According to their paper, the world’s first snake most likely lived 128 million years ago in the warm forests of the supercontinent called Laurasia. This prehistoric continent was made of Asia, Europe and North America.
The new study is looking to clarify numerous scientific debates over the origins of the first snakes.
Allison Hsiang, a scientist at Yale University and one of the researchers involved in the study, explained that although the origins of the snake have been the subject of many debates for a long time, this study is actually the first to test some of the theories using state-of-the-art technologies.
Hsiang added that they analyzed the genes, fossils and the anatomy of more than 73 species of snakes and lizards, both living and long extinct.
By doing all this, the team of scientists managed to reconstruct what the world’s first snake might have looked like.
Hsiang and her team of researchers succeeded to identify similarities and differences between the species of snakes and used it to create a comprehensive family tree of snakes.
The team identified some of the most important features of snakes throughout time.
According to the new study, snakes have their origins on land and not on water, as some scientists previously thought.
Also, the appearance of snakes in the Early Cretaceous actually coincided with the emergence of many species of ancient birds and mammals
The experts believe that the first snakes fed on almost anything, but unlike some species of modern snakes that can swallow whole very large prey, the prehistoric snakes ate smaller prey.

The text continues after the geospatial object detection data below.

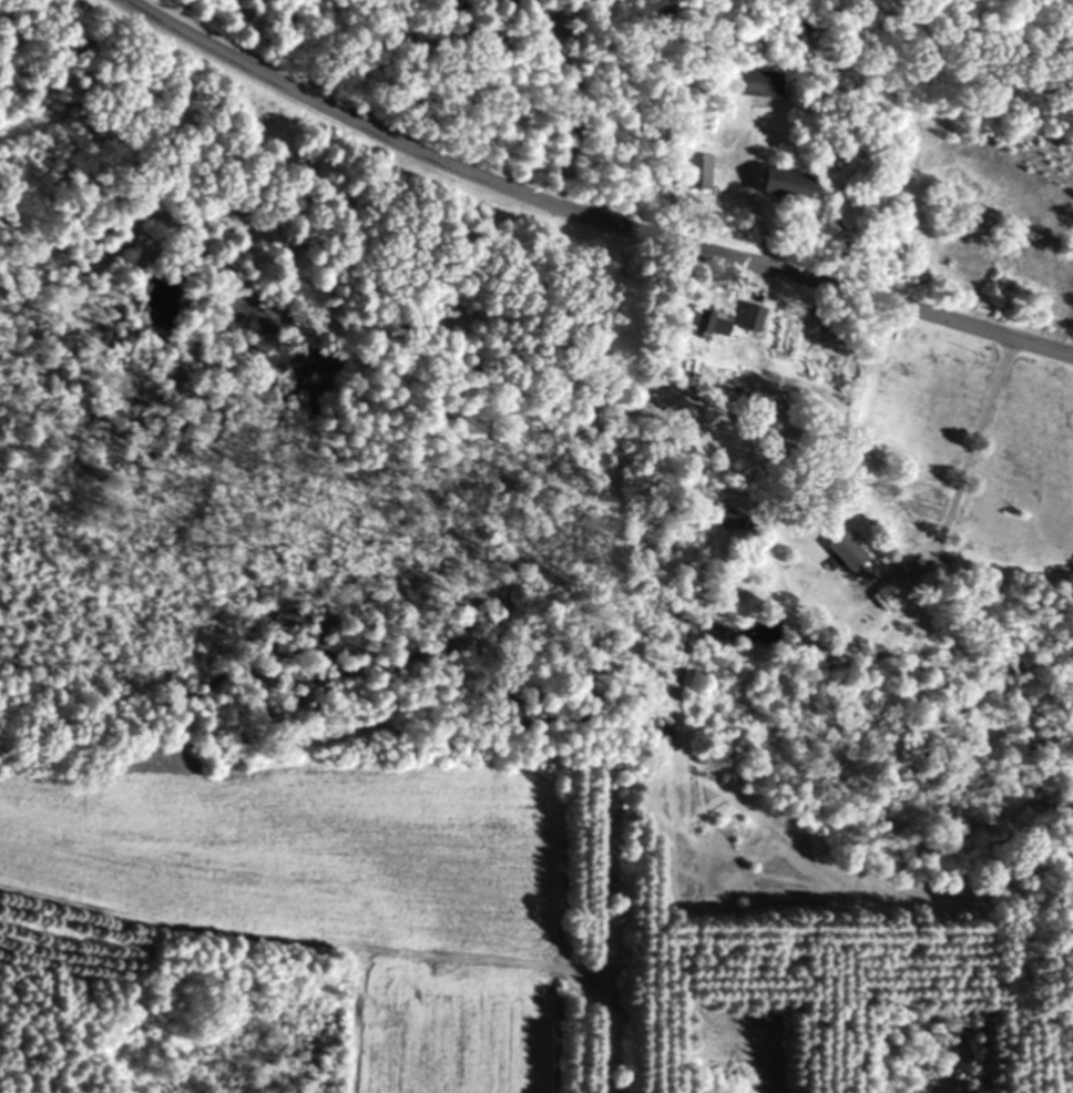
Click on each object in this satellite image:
building: (755, 83)
road: (573, 100)
building: (775, 184)
road: (746, 198)
road: (583, 216)
building: (745, 318)
building: (704, 323)
road: (979, 443)
building: (843, 562)
building: (881, 594)

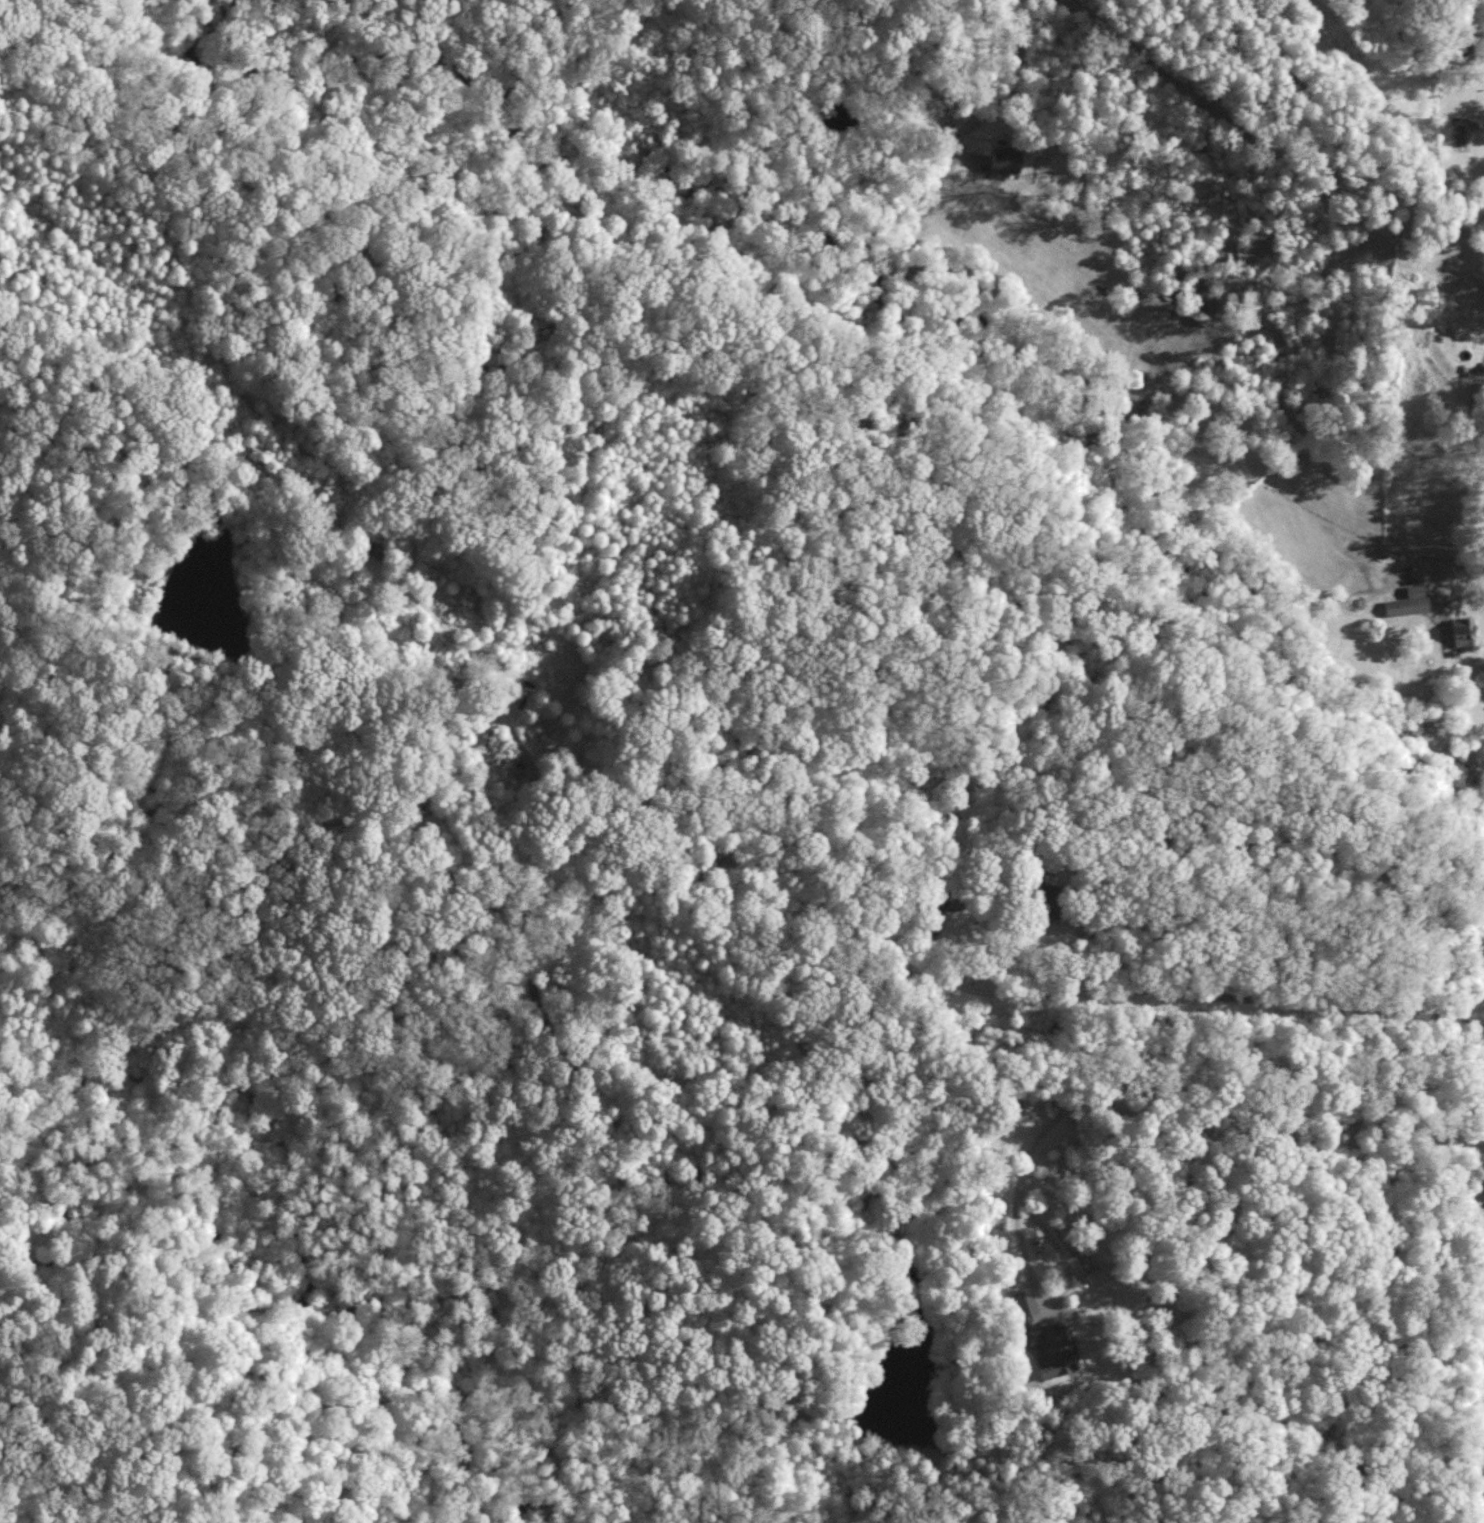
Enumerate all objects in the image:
road: (993, 96)
building: (1008, 159)
road: (1445, 379)
road: (1451, 566)
building: (1403, 602)
building: (1456, 630)
road: (1060, 954)
road: (840, 975)
road: (1044, 1128)
road: (1337, 1150)
road: (1033, 1277)
building: (1023, 1300)
building: (1048, 1349)

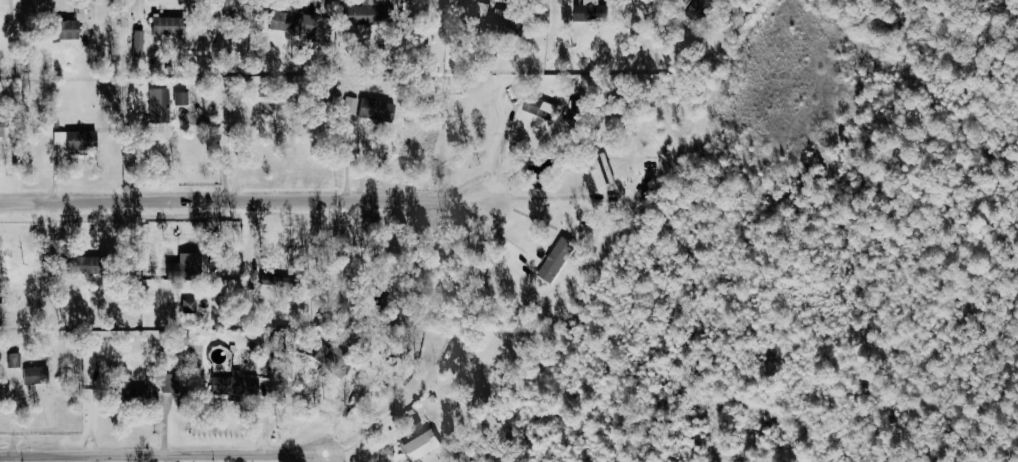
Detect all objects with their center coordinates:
building: (701, 9)
building: (590, 11)
building: (354, 14)
building: (291, 21)
building: (166, 25)
building: (64, 29)
building: (139, 43)
building: (183, 98)
building: (160, 105)
building: (539, 106)
building: (369, 108)
building: (0, 128)
building: (77, 140)
road: (501, 148)
building: (602, 169)
road: (547, 197)
road: (242, 199)
building: (558, 260)
building: (77, 264)
building: (183, 265)
road: (753, 300)
building: (283, 343)
building: (37, 375)
building: (236, 384)
building: (151, 395)
building: (422, 445)
road: (164, 454)
road: (328, 457)

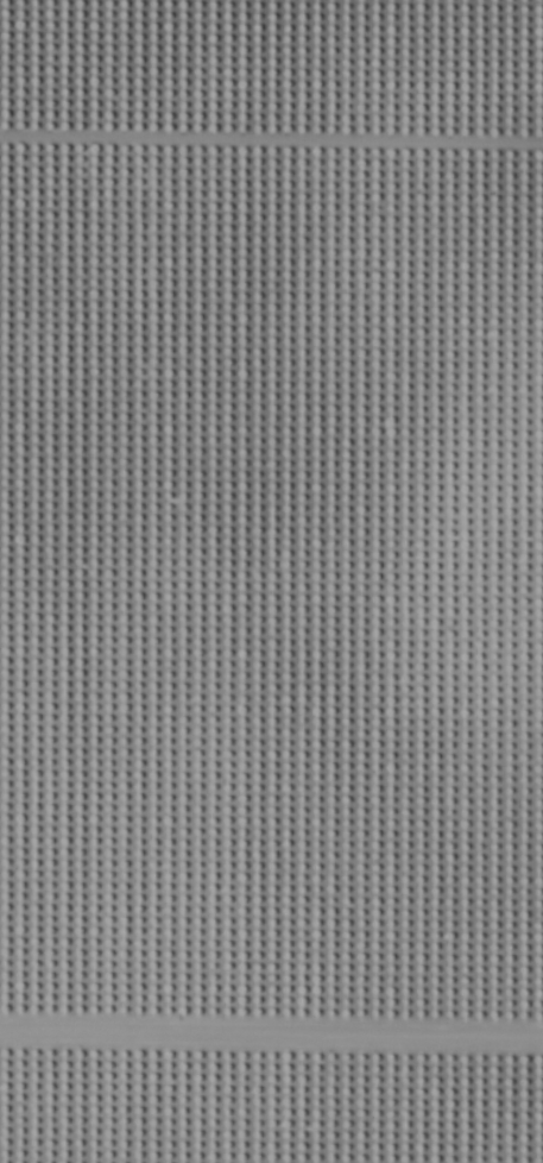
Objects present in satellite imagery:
crop: (271, 581)

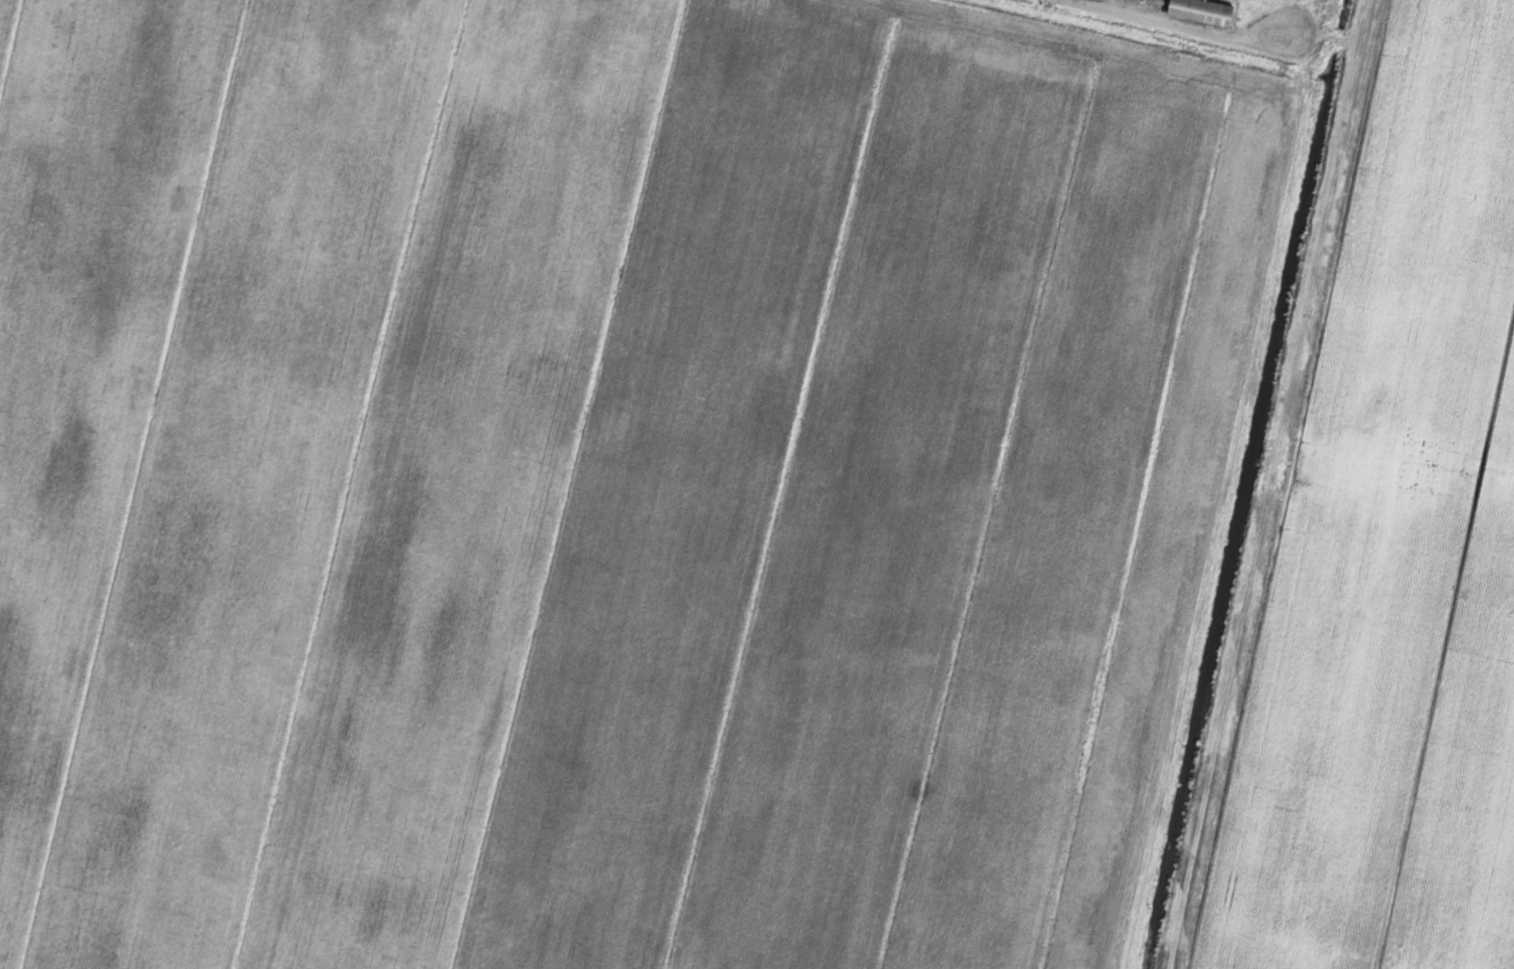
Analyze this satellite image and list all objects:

The researchers believe the reason for this was that the first snakes did not have the ability to kill their prey using constriction, like the modern boa constrictors.
The first snakes were nocturnal creatures for millions of years and researchers assume that they evolved into diurnal creatures approximately 50 million years ago.
That was about the time Colubroidea, which is the family of snakes that currently makes up for more than 85% of the living snake species.
In time, the snakes lost their hind legs because it made it hard for them to slither on the ground.
The researchers published their recent findings in the journal BMC Evolutionary Biology.